26 March 2009

Will it scale?

Posters are big. That's why they’re posters, not pages.

This means that posters generally are not WYSIWYG. No matter how you set your computer monitor, you can’t really see how your poster going to look full size on the paper until it’s printed. (An exception might be if you’re making your poster by tiling together a series of smaller, individual pages.) This is an issue that PowerPoint presenters never have to deal with – they can see on their screen if the graphics are coming up short.

If you have any graphics in your poster at all, this can be a problem. Graphics that look fine on the computer screen can look really bad when printed full size, if you’re not careful.
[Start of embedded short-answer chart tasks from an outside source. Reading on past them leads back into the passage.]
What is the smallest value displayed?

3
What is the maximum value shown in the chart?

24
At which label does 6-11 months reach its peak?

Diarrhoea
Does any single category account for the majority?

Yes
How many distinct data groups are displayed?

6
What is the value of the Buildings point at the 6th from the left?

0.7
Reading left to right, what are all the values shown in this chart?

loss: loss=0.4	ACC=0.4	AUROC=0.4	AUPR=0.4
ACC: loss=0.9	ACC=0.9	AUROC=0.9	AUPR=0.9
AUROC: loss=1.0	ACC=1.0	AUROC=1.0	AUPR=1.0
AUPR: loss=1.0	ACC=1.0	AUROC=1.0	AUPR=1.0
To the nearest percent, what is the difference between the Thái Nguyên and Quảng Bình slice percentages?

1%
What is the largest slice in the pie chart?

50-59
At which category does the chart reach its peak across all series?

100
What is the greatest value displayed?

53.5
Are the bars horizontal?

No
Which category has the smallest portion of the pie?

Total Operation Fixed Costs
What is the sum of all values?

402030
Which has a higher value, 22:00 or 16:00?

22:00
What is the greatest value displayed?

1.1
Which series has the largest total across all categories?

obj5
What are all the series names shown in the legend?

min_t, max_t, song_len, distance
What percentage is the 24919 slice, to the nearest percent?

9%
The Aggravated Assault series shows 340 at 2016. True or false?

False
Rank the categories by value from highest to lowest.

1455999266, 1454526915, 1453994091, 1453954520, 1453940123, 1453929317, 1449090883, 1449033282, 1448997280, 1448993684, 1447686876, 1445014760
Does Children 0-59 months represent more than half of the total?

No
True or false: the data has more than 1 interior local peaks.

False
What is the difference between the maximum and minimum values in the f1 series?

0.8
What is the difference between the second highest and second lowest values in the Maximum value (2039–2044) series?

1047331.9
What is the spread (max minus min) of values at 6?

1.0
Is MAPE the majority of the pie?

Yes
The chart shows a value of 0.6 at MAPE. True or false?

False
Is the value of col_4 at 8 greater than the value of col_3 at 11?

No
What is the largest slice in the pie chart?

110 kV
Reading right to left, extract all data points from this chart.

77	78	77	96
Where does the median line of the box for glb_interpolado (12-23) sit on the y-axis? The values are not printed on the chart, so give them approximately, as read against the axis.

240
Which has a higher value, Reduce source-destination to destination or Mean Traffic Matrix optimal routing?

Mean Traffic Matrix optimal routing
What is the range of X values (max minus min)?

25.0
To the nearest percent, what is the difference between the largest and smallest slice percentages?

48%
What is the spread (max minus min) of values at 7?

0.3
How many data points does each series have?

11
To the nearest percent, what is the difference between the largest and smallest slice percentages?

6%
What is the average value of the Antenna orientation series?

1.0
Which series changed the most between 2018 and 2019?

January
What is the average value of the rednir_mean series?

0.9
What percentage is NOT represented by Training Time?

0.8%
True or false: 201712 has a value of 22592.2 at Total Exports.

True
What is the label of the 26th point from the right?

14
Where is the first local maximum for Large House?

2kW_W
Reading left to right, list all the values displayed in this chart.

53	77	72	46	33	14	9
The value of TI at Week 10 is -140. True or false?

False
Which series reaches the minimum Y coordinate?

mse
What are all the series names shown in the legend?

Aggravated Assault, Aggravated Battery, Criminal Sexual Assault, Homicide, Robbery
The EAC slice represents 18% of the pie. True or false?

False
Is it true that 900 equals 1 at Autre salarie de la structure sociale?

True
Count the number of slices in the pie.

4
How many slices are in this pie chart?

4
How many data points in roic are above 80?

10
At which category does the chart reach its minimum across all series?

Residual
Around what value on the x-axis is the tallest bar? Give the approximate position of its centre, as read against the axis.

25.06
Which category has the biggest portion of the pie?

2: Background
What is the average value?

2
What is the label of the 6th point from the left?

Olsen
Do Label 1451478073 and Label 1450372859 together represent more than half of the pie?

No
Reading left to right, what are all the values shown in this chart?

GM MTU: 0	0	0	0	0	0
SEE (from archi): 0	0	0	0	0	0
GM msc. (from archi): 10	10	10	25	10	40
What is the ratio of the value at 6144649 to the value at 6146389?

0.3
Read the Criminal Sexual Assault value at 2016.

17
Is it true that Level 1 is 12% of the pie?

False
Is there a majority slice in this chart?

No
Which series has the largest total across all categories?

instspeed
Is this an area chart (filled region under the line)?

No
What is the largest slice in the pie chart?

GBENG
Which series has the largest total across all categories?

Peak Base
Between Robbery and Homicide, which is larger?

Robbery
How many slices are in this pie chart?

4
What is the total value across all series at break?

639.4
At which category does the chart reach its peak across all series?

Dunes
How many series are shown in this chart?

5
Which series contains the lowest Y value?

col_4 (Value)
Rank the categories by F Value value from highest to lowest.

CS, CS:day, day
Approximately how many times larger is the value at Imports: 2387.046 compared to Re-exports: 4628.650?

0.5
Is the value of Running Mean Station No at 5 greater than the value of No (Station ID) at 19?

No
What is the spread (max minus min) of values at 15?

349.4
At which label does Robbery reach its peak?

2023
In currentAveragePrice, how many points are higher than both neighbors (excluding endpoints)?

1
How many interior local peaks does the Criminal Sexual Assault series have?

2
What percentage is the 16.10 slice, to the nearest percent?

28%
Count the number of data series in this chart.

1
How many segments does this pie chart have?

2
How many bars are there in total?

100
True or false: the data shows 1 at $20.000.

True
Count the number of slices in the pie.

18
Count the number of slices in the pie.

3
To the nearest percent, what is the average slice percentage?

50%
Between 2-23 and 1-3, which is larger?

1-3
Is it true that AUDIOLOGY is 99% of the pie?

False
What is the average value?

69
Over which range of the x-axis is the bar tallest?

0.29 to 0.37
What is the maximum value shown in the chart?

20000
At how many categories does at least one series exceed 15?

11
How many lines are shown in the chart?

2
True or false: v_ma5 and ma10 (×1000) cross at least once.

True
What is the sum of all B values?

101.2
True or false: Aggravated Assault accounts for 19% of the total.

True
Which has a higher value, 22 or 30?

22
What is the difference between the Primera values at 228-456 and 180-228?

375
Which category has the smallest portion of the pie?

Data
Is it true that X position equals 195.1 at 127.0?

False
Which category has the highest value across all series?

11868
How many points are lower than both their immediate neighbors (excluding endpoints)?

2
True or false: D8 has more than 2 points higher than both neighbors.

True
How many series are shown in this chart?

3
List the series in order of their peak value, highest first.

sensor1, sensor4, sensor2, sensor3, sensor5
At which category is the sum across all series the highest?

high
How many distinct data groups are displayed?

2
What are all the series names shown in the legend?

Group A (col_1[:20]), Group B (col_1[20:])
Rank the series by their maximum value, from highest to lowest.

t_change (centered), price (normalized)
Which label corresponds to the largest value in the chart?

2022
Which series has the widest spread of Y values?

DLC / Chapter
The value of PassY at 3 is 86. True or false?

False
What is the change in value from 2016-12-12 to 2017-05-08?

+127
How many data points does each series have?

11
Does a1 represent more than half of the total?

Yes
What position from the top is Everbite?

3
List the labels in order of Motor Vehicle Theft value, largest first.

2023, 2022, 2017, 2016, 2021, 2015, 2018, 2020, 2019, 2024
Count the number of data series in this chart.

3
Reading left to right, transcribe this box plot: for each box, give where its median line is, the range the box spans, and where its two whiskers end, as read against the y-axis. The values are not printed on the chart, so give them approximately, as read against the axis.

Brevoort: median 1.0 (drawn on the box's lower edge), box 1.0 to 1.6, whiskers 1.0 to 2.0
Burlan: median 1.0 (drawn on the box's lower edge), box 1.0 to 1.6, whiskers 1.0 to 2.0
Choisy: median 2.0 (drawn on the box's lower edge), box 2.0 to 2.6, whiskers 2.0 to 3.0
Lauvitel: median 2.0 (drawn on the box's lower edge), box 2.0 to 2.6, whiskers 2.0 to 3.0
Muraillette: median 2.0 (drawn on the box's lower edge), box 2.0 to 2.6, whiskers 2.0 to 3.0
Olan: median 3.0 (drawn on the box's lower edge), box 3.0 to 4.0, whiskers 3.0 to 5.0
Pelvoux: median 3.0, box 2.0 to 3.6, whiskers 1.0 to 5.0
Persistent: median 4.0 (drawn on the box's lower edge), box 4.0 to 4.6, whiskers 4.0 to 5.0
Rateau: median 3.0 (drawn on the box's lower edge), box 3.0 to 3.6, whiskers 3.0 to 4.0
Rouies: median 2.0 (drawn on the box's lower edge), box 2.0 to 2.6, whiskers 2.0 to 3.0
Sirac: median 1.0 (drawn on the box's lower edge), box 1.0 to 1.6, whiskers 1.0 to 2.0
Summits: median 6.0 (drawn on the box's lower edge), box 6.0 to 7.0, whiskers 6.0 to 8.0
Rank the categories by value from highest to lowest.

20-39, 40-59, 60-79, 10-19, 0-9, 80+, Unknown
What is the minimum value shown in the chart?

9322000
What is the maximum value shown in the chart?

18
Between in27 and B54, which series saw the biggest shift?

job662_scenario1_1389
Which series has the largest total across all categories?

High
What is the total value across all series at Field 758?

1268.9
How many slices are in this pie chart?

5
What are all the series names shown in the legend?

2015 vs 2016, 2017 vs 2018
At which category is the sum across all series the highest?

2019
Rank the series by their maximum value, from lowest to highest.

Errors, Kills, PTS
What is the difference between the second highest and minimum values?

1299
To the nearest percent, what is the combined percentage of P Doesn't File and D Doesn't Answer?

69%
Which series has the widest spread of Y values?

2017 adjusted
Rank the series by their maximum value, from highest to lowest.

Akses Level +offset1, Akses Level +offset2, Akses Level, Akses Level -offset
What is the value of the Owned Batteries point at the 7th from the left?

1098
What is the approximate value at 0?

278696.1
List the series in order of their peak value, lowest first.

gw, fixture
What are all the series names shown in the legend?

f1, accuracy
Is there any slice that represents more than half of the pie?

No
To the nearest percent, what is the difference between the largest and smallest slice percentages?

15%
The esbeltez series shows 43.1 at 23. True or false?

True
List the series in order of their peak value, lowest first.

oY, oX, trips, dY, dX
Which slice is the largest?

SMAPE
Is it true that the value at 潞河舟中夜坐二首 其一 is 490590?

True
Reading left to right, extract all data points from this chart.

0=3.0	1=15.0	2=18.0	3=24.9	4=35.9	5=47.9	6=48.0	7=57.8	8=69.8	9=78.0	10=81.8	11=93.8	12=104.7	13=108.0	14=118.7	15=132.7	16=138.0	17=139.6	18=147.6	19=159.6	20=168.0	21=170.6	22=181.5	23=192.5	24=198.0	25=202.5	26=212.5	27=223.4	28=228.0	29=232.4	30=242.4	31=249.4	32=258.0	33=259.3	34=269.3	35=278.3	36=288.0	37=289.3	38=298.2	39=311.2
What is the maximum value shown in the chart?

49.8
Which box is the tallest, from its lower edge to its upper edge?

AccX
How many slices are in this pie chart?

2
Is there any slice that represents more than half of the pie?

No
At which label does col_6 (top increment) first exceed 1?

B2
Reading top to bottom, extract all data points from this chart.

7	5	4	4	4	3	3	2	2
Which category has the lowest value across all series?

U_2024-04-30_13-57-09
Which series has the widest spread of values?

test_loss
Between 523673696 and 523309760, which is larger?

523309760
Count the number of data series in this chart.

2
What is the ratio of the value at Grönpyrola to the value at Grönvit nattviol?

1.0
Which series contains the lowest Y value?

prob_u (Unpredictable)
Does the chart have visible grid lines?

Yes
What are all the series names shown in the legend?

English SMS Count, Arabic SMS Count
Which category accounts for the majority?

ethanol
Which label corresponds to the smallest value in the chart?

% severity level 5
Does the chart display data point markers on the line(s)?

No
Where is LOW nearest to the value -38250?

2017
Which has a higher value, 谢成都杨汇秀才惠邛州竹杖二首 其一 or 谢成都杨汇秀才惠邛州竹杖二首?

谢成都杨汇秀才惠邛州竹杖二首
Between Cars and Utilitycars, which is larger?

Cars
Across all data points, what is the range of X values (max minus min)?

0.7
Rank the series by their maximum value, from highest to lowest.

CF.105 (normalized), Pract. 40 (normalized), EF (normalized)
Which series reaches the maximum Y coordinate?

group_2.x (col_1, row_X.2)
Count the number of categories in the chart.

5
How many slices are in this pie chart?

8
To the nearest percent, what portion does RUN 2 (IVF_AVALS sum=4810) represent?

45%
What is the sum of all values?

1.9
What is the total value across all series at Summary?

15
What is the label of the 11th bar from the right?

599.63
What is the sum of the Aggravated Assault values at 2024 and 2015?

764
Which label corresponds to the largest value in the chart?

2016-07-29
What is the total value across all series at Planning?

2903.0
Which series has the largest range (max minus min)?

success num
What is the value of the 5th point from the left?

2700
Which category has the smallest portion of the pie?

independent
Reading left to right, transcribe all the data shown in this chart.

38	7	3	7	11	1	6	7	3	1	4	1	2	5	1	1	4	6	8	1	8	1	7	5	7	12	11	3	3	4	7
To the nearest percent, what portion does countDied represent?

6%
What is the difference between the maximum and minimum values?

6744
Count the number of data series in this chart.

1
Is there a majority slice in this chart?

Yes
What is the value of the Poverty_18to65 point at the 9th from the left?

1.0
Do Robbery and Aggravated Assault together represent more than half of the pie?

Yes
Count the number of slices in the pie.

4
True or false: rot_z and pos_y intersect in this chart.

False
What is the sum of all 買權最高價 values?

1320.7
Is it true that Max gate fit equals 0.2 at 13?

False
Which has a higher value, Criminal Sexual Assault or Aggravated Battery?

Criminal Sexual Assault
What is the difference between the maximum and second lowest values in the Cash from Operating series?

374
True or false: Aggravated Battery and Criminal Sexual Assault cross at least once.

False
This can be avoided if you understand the two basic kinds of graphics out there.

Vector graphics (top) describe shapes mathematically. Because the underlying equation for a square or circle or line never changes, as you increase the size, the image is displayed at the best resolution the printer or screen is capable of. Probably the best known vector format is *.wmf or *.emf.

Bitmap graphics (below) create images from many small, square pixels. This means that as you zoom in or enlarge, eventually you will hit the point where you start to see jagged edges. This is why high pixel numbers are one of the desirable features that people look for when buying a digital camera. There are many different bitmap file formats, but the best know are *.jpg, *.gif, *.png, and *.tif.

Currently, pixel based graphics rule the roost, thanks to the web and digital cameras. Search Google Images for anything, and you will find images made from pixels. Although there is a recommended format for vector graphics on the web, it’s very hard to find any examples on the web.

Many people make the mistake of taking a low-resolution bitmap image from a website – commonly a university or company logo – then put it on a poster and print it at several hundred times the size it was intended for display it. The results are invariably horrible, jagged images.

If you’re likely to be doing poster presentations routinely, you should invest in a graphics package that can create and edit vector-based images. Unfortunately, these tend to be the more high-end, specialty programs like Adobe Illustrator and CorelDRAW!. But the results are worth it.